■ Aim of the task ■
Format the entries from the line containing "pose: elev=68.4 azim=331.0" up to and including the line containing "Dot at: (277, 237)" as a Markdown table with two columns, No. and Text, numbering each line in the first column and putting the line itself in the second. Skip blank lines and leave the pictures out.

■ Data shown ■
= = = = =
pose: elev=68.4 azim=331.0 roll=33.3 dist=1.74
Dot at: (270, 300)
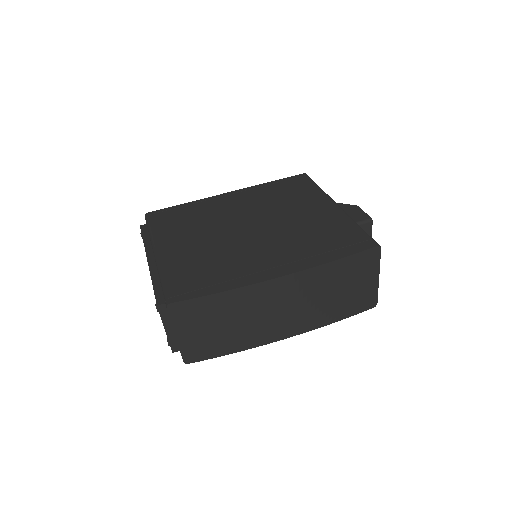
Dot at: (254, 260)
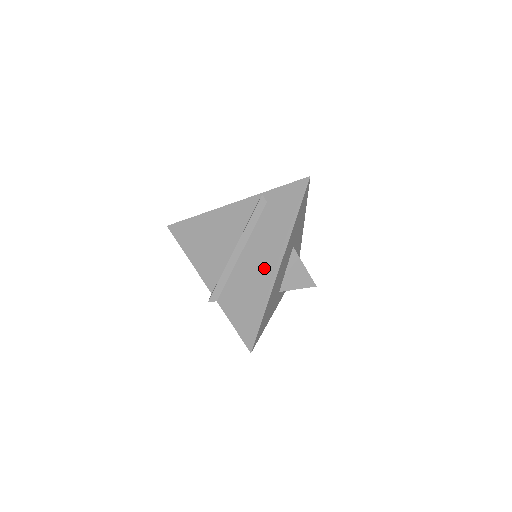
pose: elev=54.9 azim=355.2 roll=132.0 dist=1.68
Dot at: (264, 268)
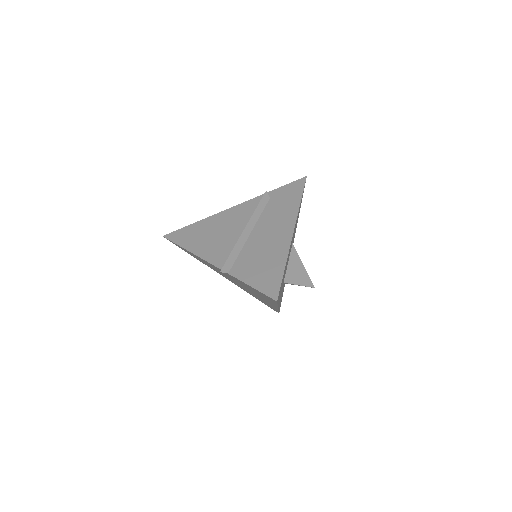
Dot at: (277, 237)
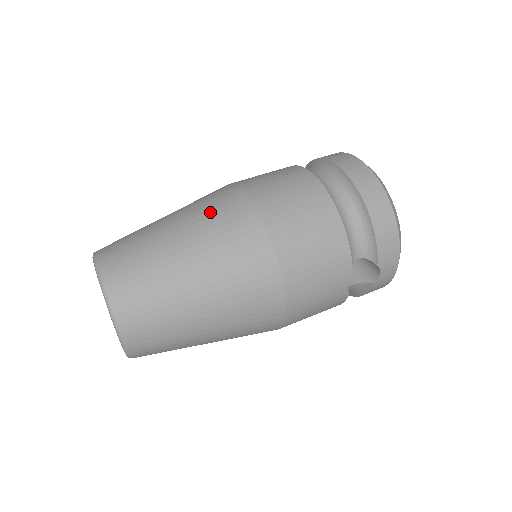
= = = = =
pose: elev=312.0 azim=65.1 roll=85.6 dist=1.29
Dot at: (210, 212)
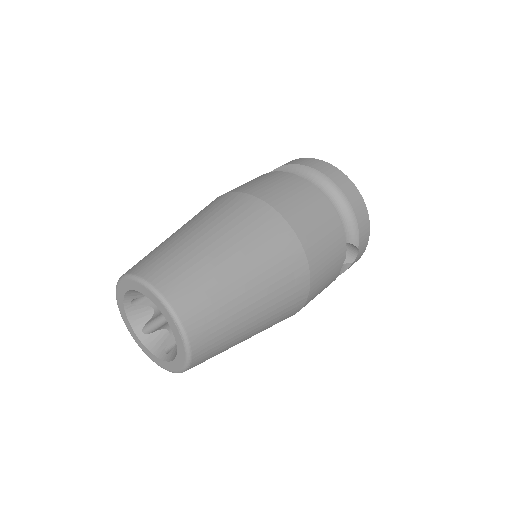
= = = = =
■ Correct response ■
| No. | Text |
|---|---|
| 1 | pose: elev=68.4 azim=331.0 roll=33.3 dist=1.74 |
| 2 | Dot at: (270, 300) |
| 3 | Dot at: (254, 260) |
| 4 | pose: elev=54.9 azim=355.2 roll=132.0 dist=1.68 |
| 5 | Dot at: (264, 268) |
| 6 | Dot at: (277, 237) |